- [TO DO]
Copy the closing run of lines, from the one with "right elbow: (920, 406)" through the last line of the listing, exactly and without any pictures.

- [EXTRACTED MATERIAL]

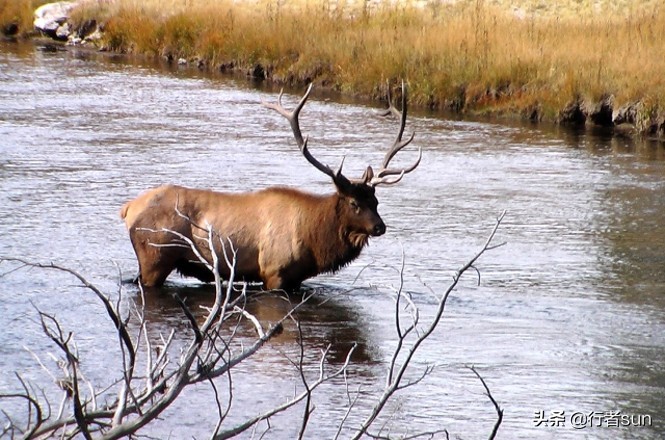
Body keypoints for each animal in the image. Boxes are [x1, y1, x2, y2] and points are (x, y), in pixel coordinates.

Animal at [119, 82, 420, 290]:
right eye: (355, 203)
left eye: (376, 201)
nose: (380, 227)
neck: (315, 239)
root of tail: (128, 208)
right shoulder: (274, 272)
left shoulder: (296, 279)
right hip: (154, 258)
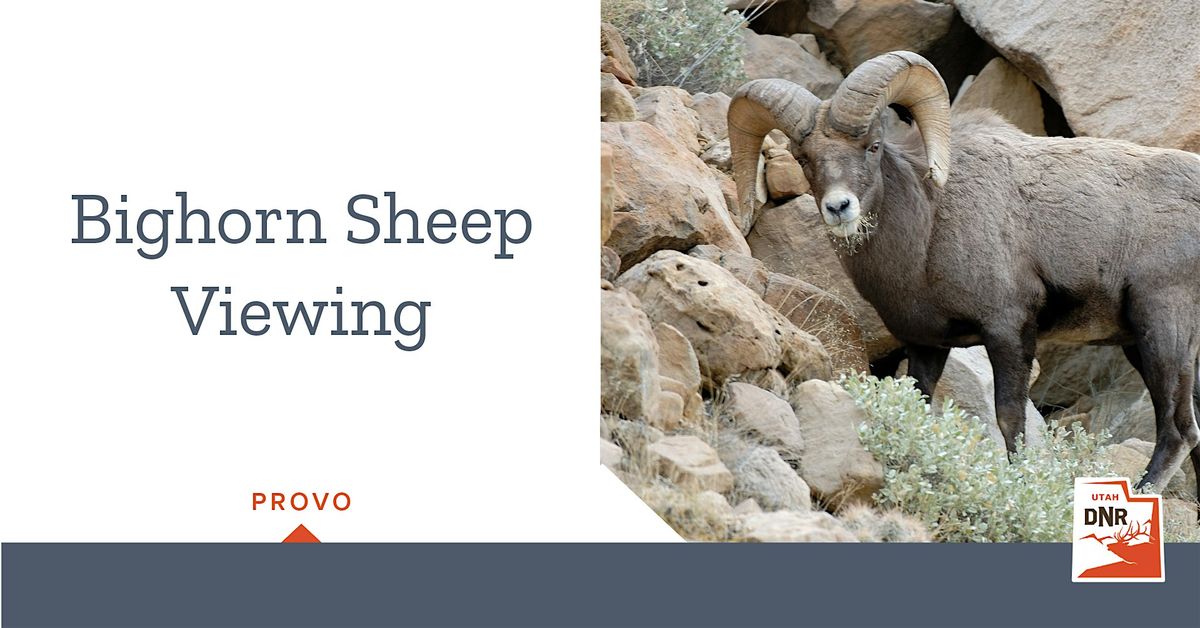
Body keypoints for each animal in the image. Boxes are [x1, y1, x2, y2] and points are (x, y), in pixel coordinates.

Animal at [728, 51, 1200, 502]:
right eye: (804, 158)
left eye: (873, 146)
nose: (839, 207)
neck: (928, 227)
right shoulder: (925, 345)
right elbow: (920, 406)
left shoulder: (1008, 330)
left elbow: (1009, 419)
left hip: (1162, 329)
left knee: (1178, 430)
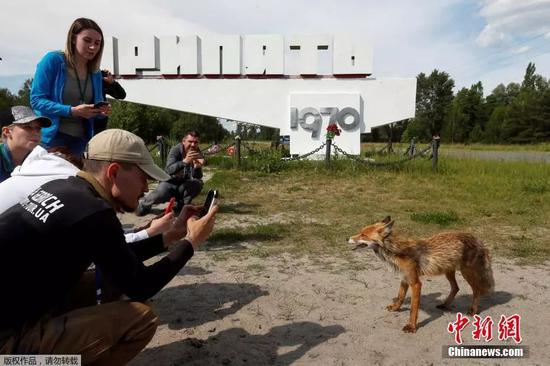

- [EXERCISE SOLUTION]
right elbow: (920, 406)
left shoulder: (1008, 330)
left elbow: (1009, 419)
left hip: (1162, 329)
left knee: (1178, 430)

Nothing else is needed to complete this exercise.